University of Southampton lead author Dr. Oliver Kennedy said, “coffee is widely believed to possess a range of health benefits, and these latest findings suggest it could have a significant effect on liver cancer risk.
“We’re not suggesting that everyone should start drinking five cups of coffee a day though. There needs to be more investigation into the potential harms of high coffee-caffeine intake, and there is evidence it should be avoided in certain groups such as pregnant women.
“Nevertheless, our findings are an important development given the increasing evidence of HCC globally and its poor prognosis,” Kennedy concluded.

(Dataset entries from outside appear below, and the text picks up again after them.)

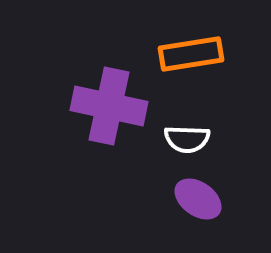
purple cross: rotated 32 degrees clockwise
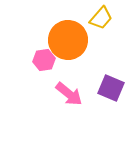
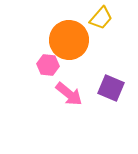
orange circle: moved 1 px right
pink hexagon: moved 4 px right, 5 px down; rotated 15 degrees clockwise
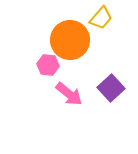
orange circle: moved 1 px right
purple square: rotated 24 degrees clockwise
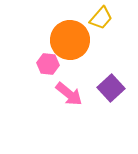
pink hexagon: moved 1 px up
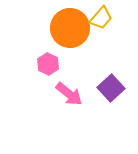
orange circle: moved 12 px up
pink hexagon: rotated 20 degrees clockwise
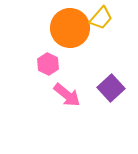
pink arrow: moved 2 px left, 1 px down
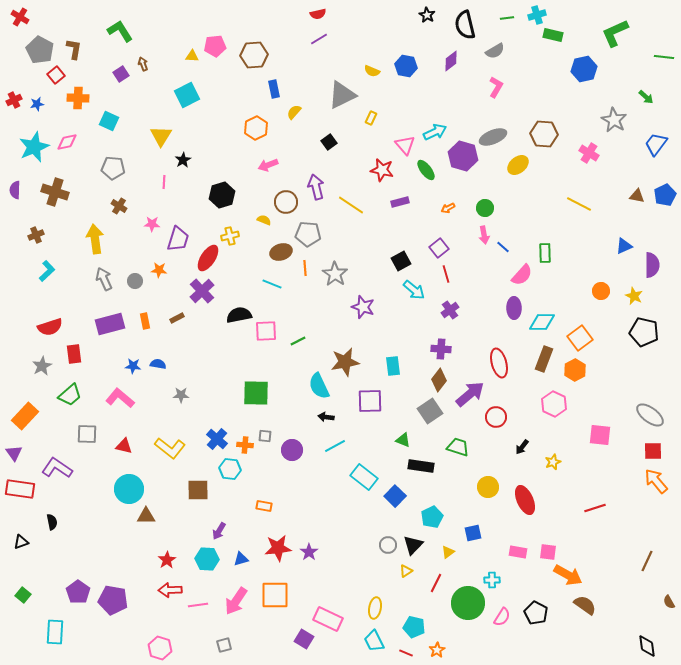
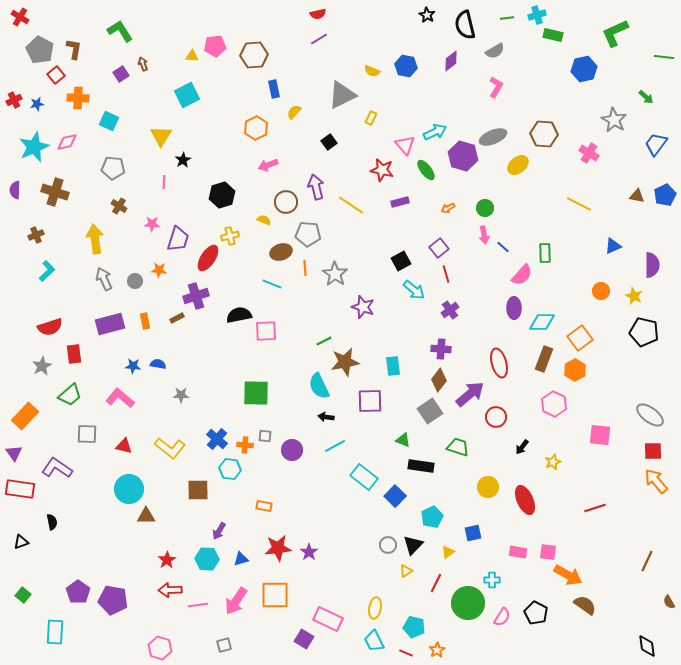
blue triangle at (624, 246): moved 11 px left
purple cross at (202, 291): moved 6 px left, 5 px down; rotated 25 degrees clockwise
green line at (298, 341): moved 26 px right
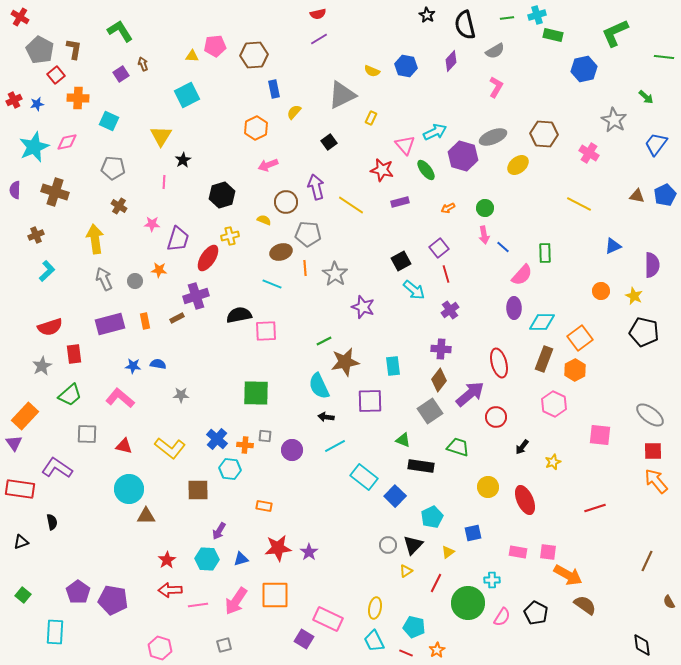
purple diamond at (451, 61): rotated 10 degrees counterclockwise
purple triangle at (14, 453): moved 10 px up
black diamond at (647, 646): moved 5 px left, 1 px up
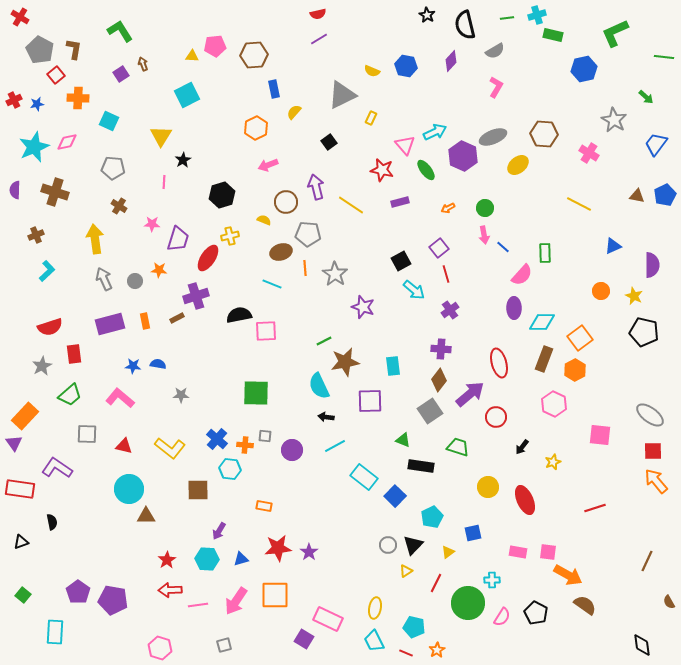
purple hexagon at (463, 156): rotated 8 degrees clockwise
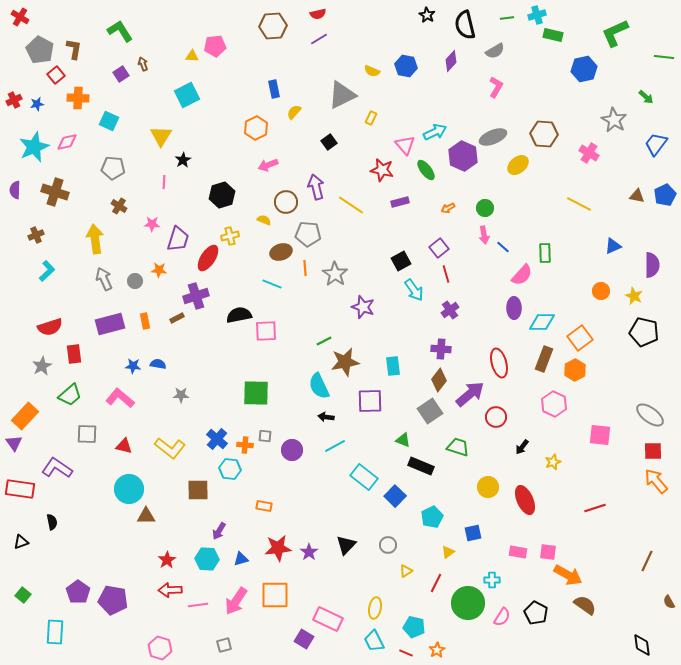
brown hexagon at (254, 55): moved 19 px right, 29 px up
cyan arrow at (414, 290): rotated 15 degrees clockwise
black rectangle at (421, 466): rotated 15 degrees clockwise
black triangle at (413, 545): moved 67 px left
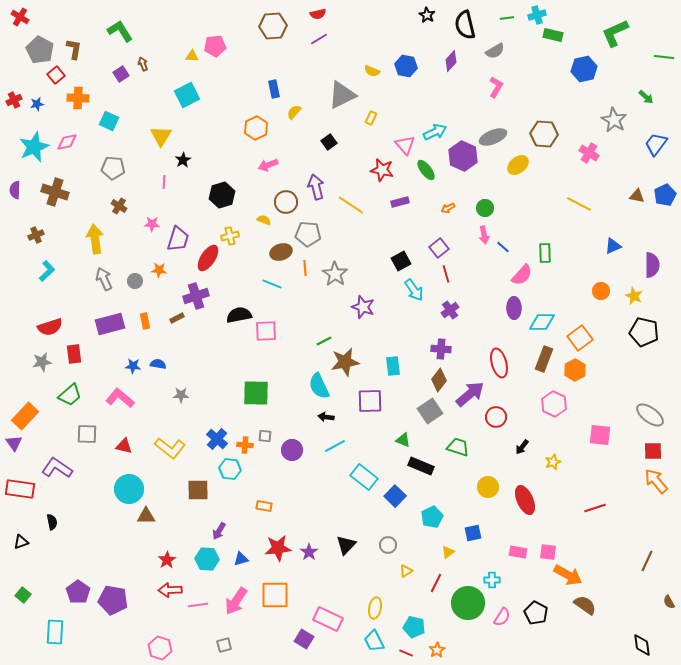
gray star at (42, 366): moved 4 px up; rotated 18 degrees clockwise
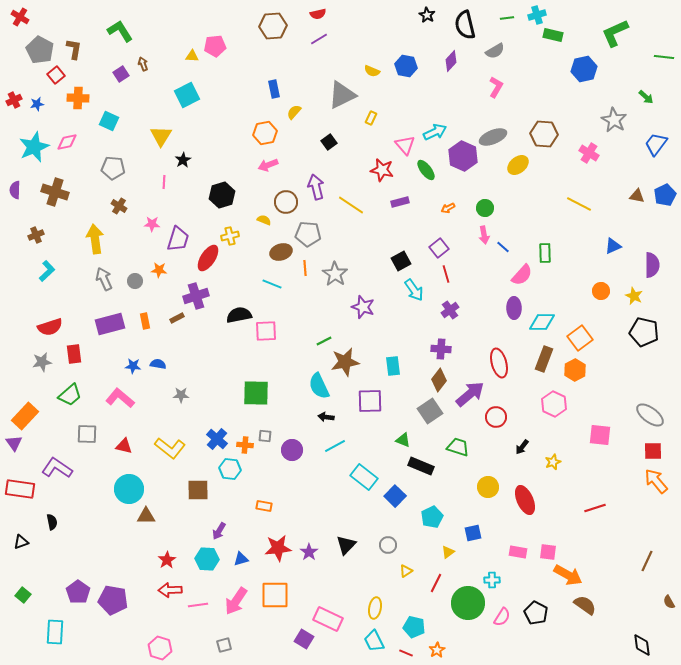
orange hexagon at (256, 128): moved 9 px right, 5 px down; rotated 15 degrees clockwise
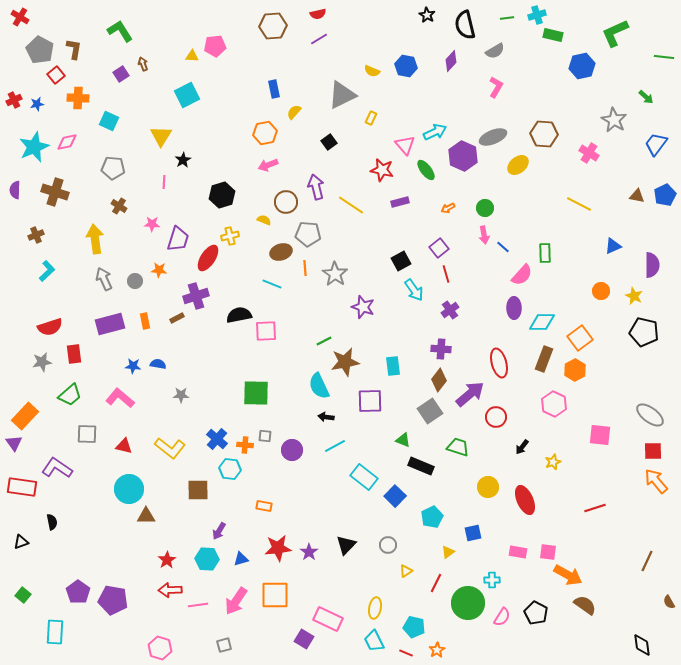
blue hexagon at (584, 69): moved 2 px left, 3 px up
red rectangle at (20, 489): moved 2 px right, 2 px up
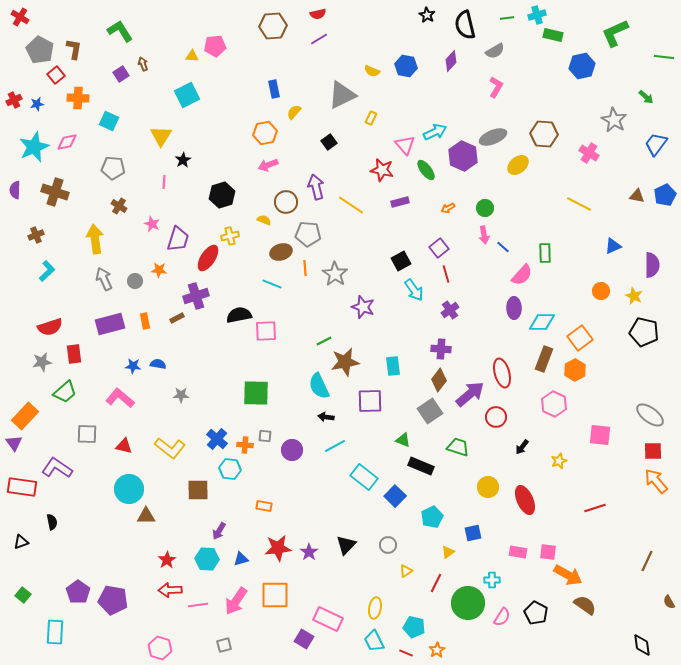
pink star at (152, 224): rotated 21 degrees clockwise
red ellipse at (499, 363): moved 3 px right, 10 px down
green trapezoid at (70, 395): moved 5 px left, 3 px up
yellow star at (553, 462): moved 6 px right, 1 px up
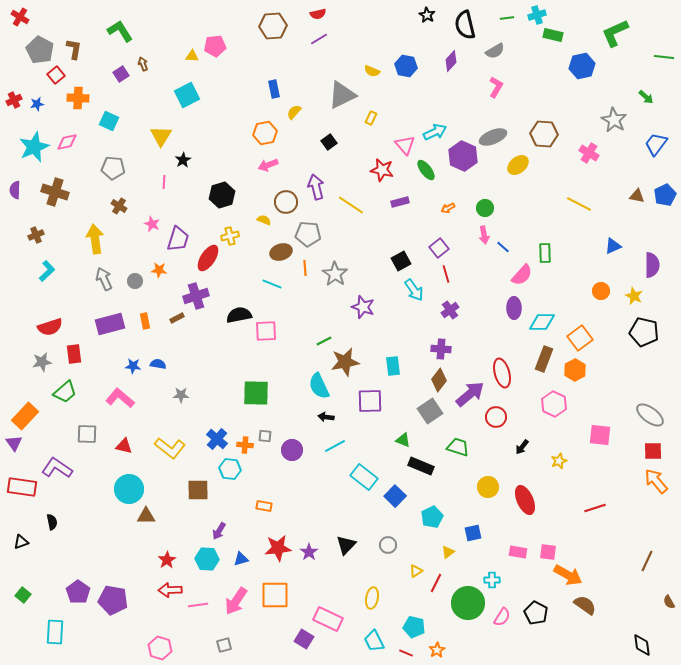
yellow triangle at (406, 571): moved 10 px right
yellow ellipse at (375, 608): moved 3 px left, 10 px up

In his response to the study, the chief executive of the British Liver Trust, Andrew Langford, indicated that, “this new study adds to the growing body of evidence showing that drinking coffee is good for liver health and can reduce your risk of developing liver cancer.
“However, by the time most people have the signs and symptoms of liver damage, it is often too late. It’s therefore really important to reduce your risks of developing liver cancer and liver disease – not just by drinking coffee, but by reducing the amount of alcohol you drink, keeping to a healthy weight by exercising and eating well, and by avoiding the risks for viral hepatitis,” Langford continued.
“Most people develop liver cancer after first having liver disease, and you can find out if you are at risk of by taking the British Liver Trust’s online screener at www.loveyourliver.org.uk,” he directed.